The EU’s Role in Libya’s Migrant Trafficking

To perceive refugees as a dissociated part of the wider narrative is a violation in itself, but who will hold the bloc politically accountable for delegating distasteful tasks to the Libyan coastguard?

In mid-July, Italy’s Chamber of Deputies approved renewing funding to the Libyan coastguard, despite non-governmental organisations urging the authorities to stop financing the failed state’s human trafficking network. Only a day earlier, Amnesty International released a report detailing the trafficking and violations occurring across Libya’s detention centres. European countries have downplayed the documented atrocities against migrants in Libya, preferring to focus on keeping the statistics down.

This week, a boat capsized just off Libya’s coast, with 57 African migrants now presumed dead, among them 20 women and two children. The International Organisation for Migration in Libya (IOM) recently established that almost 6,000 migrants were intercepted and returned to Libya this year so far. Migrants known to have perished in the Mediterranean this year number 970.

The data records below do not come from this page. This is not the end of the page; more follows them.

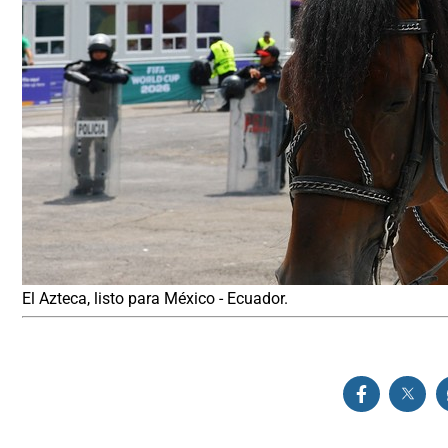
El Azteca, listo para México - Ecuador.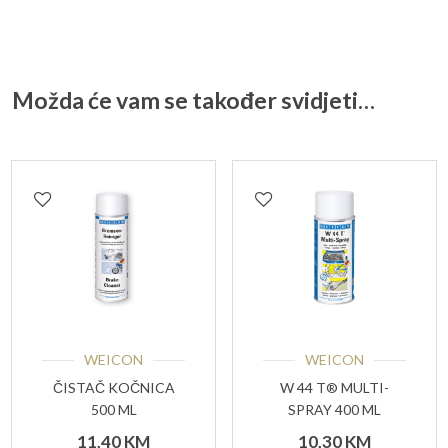
Možda će vam se također svidjeti…
WEICON
WEICON
ČISTAČ KOČNICA
W 44 T® MULTI-
500 ML
SPRAY 400 ML
11,40
KM
10,30
KM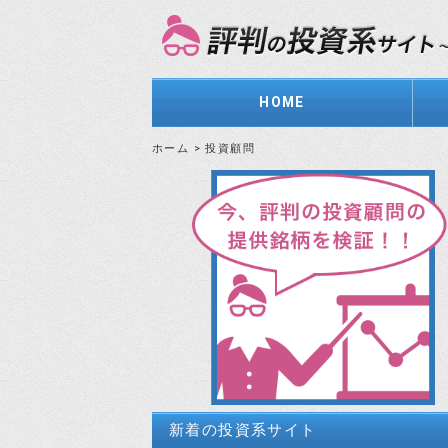
HOME
ホーム
>
投資顧問
新着の投資系サイト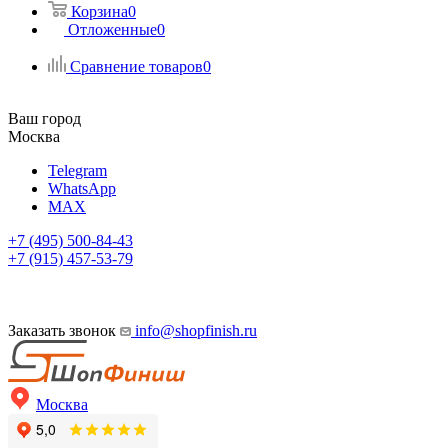
Корзина
0
Отложенные
0
Сравнение товаров
0
Ваш город
Москва
Telegram
WhatsApp
MAX
+7 (495) 500-84-43
+7 (915) 457-53-79
Заказать звонок
info@shopfinish.ru
Москва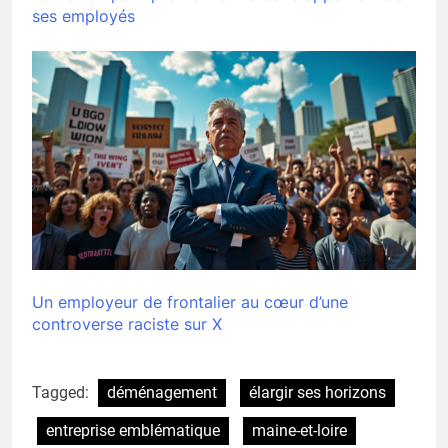
ses employés
Un employeur de frontalier au cœur d’une
controverse raciste sur X
Tagged:
déménagement
élargir ses horizons
entreprise emblématique
maine-et-loire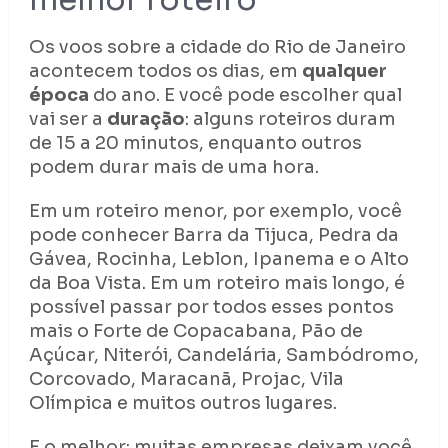
melhor roteiro
Os voos sobre a cidade do Rio de Janeiro
acontecem todos os dias, em
qualquer
época
do ano. E você pode escolher qual
vai ser a
duração
: alguns roteiros duram
de 15 a 20 minutos, enquanto outros
podem durar mais de uma hora.
Em um roteiro menor, por exemplo, você
pode conhecer Barra da Tijuca, Pedra da
Gávea, Rocinha, Leblon, Ipanema e o Alto
da Boa Vista. Em um roteiro mais longo, é
possível passar por todos esses pontos
mais o Forte de Copacabana, Pão de
Açúcar, Niterói, Candelária, Sambódromo,
Corcovado, Maracanã, Projac, Vila
Olímpica e muitos outros lugares.
E o melhor: muitas empresas deixam você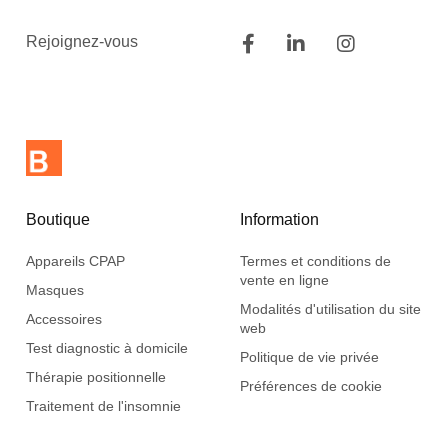
Rejoignez-vous
Boutique
Information
Appareils CPAP
Termes et conditions de
vente en ligne
Masques
Modalités d'utilisation du site
Accessoires
web
Test diagnostic à domicile
Politique de vie privée
Thérapie positionnelle
Préférences de cookie
Traitement de l'insomnie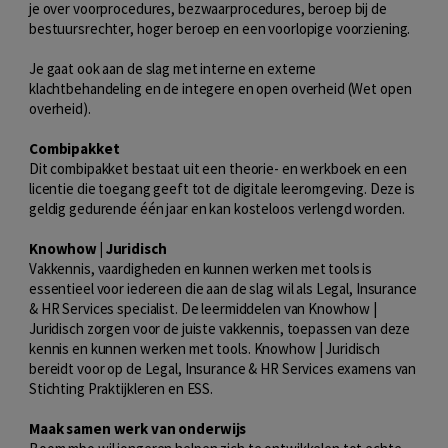
je over voorprocedures, bezwaarprocedures, beroep bij de
bestuursrechter, hoger beroep en een voorlopige voorziening.
Je gaat ook aan de slag met interne en externe
klachtbehandeling en de integere en open overheid (Wet open
overheid).
Combipakket
Dit combipakket bestaat uit een theorie- en werkboek en een
licentie die toegang geeft tot de digitale leeromgeving. Deze is
geldig gedurende één jaar en kan kosteloos verlengd worden.
Knowhow | Juridisch
Vakkennis, vaardigheden en kunnen werken met tools is
essentieel voor iedereen die aan de slag wil als Legal, Insurance
& HR Services specialist. De leermiddelen van Knowhow |
Juridisch zorgen voor de juiste vakkennis, toepassen van deze
kennis en kunnen werken met tools. Knowhow | Juridisch
bereidt voor op de Legal, Insurance & HR Services examens van
Stichting Praktijkleren en ESS.
Maak samen werk van onderwijs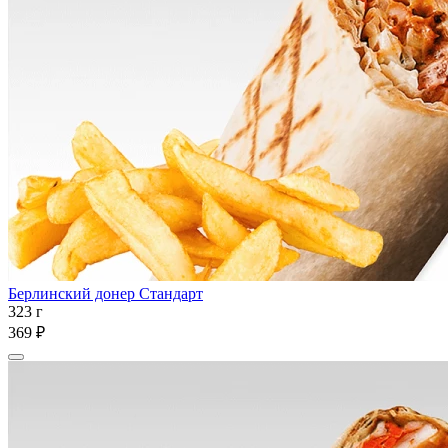
Берлинский донер Стандарт
323 г
369 ₽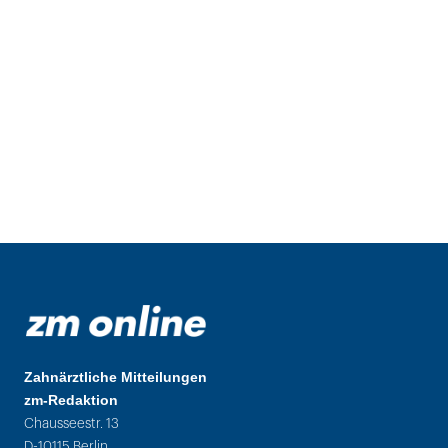
Zahnärztliche Mitteilungen
zm-Redaktion
Chausseestr. 13
D-10115 Berlin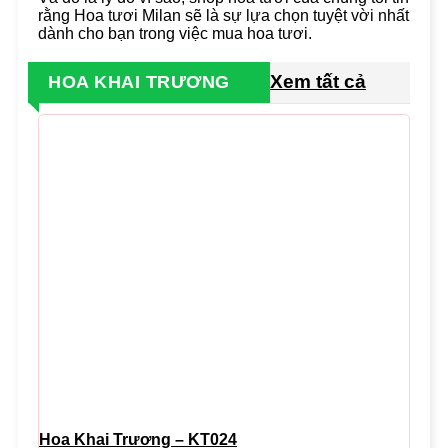
rằng Hoa tươi Milan sẽ là sự lựa chọn tuyệt vời nhất
dành cho bạn trong việc mua hoa tươi.
Xem tất cả
HOA KHAI TRƯƠNG
Hoa Khai Trương – KT024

International interference in Libya since 2011 and the fall of Libyan leader Muammar Gaddafi has resulted in a country in which militias compete for territory and power. Vested UN and international interests in the country have exacerbated the humanitarian ramifications.

While the deals which the EU reached with the Libyan coastguard have been deemed controversial by human rights organisations, public sentiment in Europe veers towards pushback. Migration is played as a powerful card across the political spectrum, with both governments and the public fomenting racism and xenophobia. The result is widespread oblivion about the politics which created refugees and failed states.

With governments focused on statistics, reports such as the recent one by Amnesty International exist to inform only those who are already well-informed. Hence the absence of connecting capsized boats to deliberate damage inflicted by the Libyan coastguard to the vessels, resulting in deaths away from Europe’s shores. Neither is the complicity between Libya and European states made evident in terms of the EU financing abuses and torture in Libya’s detention camps. The rift between politics and non-governmental organisations, in the case of migrants, has been reduced to accusations of trafficking, whereas political culpability, which plays a major role in terms of funding the occurring atrocities, is kept out of focus.

In one instance in July this year, the Libyan coastguard was filmed firing at migrants in Malta’s Search and Rescue (SAR) area. The Libyan coastguard also attempted to ram the boat carrying migrants several times.

Researchers have established a link between European arms sales and increased displacement of people. The link between Italy’s funding of the Libyan coastguard and the interception of migrants was also included in the report.

Testimony published in Amnesty International’s report is chilling. “Death in Libya: it’s normal. No one will look for you and no one will find you,” states one quote by a 21 year old male refugee. The oblivion extends beyond Libya. With European governments intent on keeping migrants away from Europe’s shores, the bloc, which is purportedly concerned with human rights, finds it easier to neglect its obligations. No one in Libya would look for a refugee, and no one in Europe would, either, especially since the EU is paying Libya to do its dirty work.

Amnesty International called upon the EU to ensure accountability. However, accountability from within the same paradigm of exploitation will merely create new victims. The EU cheered in 2011 when the NATO coalition intervened in Libya for regime change under the guise of bringing democracy. One bloody consequence of the decision has been the increase in human trafficking of migrants, which the EU sought to quell through militarisation and surveillance, but never through addressing its wrongs. To perceive refugees as a dissociated part of the wider narrative is a violation in itself, but who will hold the bloc politically accountable for delegating distasteful tasks to the Libyan coastguard?